When the packets hit the keyboard, the screen lit up . . . with a kind of child porn so ugly that the young woman hardly knew what she was seeing for the first few seconds. Then she did what any dewy Young Republican would have done: she called her father. He told her to stay where she was: he’d call the police.
When the cops arrived, they took one look, and seized the computer.
And somebody, maybe everybody, blabbed to the media.
Porter Smalls was in the shit.
• • •
SUNDAY MORNING, A TIME for newspapers and kids: Lucas pulled on a pair of blue jeans, a black shirt, and low-cut black boots. When he was done, he admired himself in Weather’s full-length admiring mirror, brushed an imaginary flake from his shoulder, and went down to French toast and bacon, which he could smell sizzling on the griddle even on the second floor.
The housekeeper, Helen, was passing it all around when he sat down.

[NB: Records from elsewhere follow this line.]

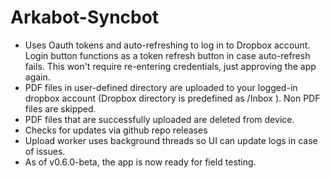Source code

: ﻿# Arkabot-Syncbot

- Uses Oauth tokens and auto-refreshing to log in to Dropbox account. Login button functions as a token refresh button in case auto-refresh fails. This won't require re-entering credentials, just approving the app again.
- PDF files in user-defined directory are uploaded to your logged-in dropbox account (Dropbox directory is predefined as /Inbox ). Non PDF files are skipped.
- PDF files that are successfully uploaded are deleted from device. 
- Checks for updates via github repo releases
- Upload worker uses background threads so UI can update logs in case of issues.
- As of v0.6.0-beta, the app is now ready for field testing.
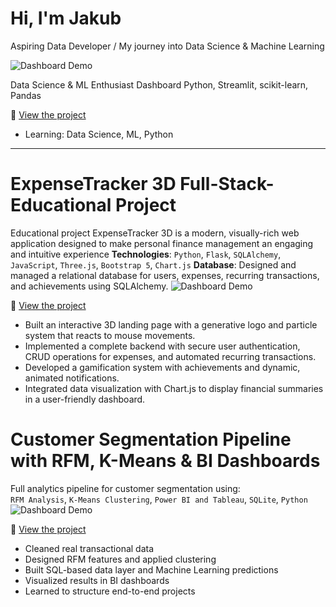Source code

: # Hi, I'm Jakub
Aspiring Data Developer / My journey into Data Science & Machine Learning

![Dashboard Demo](https://github.com/jakubsmigielski/Stock-Price-Prediction-Dashboard-First-Project/raw/main/demo_project_dashboard.gif)

Data Science & ML Enthusiast Dashboard 
Python, Streamlit, scikit-learn, Pandas

🔗 [View the project](https://github.com/jakubsmigielski/Stock-Price-Prediction-Dashboard-First-Project)
- Learning: Data Science, ML, Python
  
---
# ExpenseTracker 3D Full-Stack-Educational Project

Educational project ExpenseTracker 3D is a modern, visually-rich web application designed to make personal finance management an engaging and intuitive experience
**Technologies**: `Python`, `Flask`, `SQLAlchemy`, `JavaScript`, `Three.js`, `Bootstrap 5`, `Chart.js`
**Database**: Designed and managed a relational database for users, expenses, recurring transactions, and achievements using SQLAlchemy.
![Dashboard Demo](https://github.com/jakubsmigielski/expense-tracker-app-prototype/blob/main/images./ExpenseTracker_demo.gif)

🔗 [View the project](https://github.com/jakubsmigielski/expense-tracker-app-prototype)

- Built an interactive 3D landing page with a generative logo and particle system that reacts to mouse movements.
- Implemented a complete backend with secure user authentication, CRUD operations for expenses, and automated recurring transactions.
- Developed a gamification system with achievements and dynamic, animated notifications.
- Integrated data visualization with Chart.js to display financial summaries in a user-friendly dashboard.

# Customer Segmentation Pipeline with RFM, K-Means & BI Dashboards
 Full analytics pipeline for customer segmentation using:  
`RFM Analysis`, `K-Means Clustering`, `Power BI and Tableau`, `SQLite`, `Python`
![Dashboard Demo](https://github.com/jakubsmigielski/rfm-clustering-bi/blob/main/demo/ecommerce_powerbi.gif)

🔗 [View the project](https://github.com/jakubsmigielski/rfm-clustering-bi)

- Cleaned real transactional data  
- Designed RFM features and applied clustering  
- Built SQL-based data layer and Machine Learning predictions  
- Visualized results in BI dashboards  
- Learned to structure end-to-end projects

His son, Sam, a toddler, was babbling about trucks, and had three of them on the table; Letty was talking about a fashion-forward girl who’d worn a tiara to high school, in a kind of make-or-break status move; Weather was reading a Times review about some artist who’d spent five years doing a time-lapse movie of grass growing and dying; and Baby Gabrielle was throwing oatmeal at the refrigerator.
There were end-of-the-world headlines about Smalls, in both the Minneapolis and New York papers. The Times , whose editorial portentousness approached traumatic constipation, tried to suppress its glee under the bushel basket of feigned sadness that another civil servant had been caught in a sexual misadventure; they hadn’t even bothered to use the word “alleged.”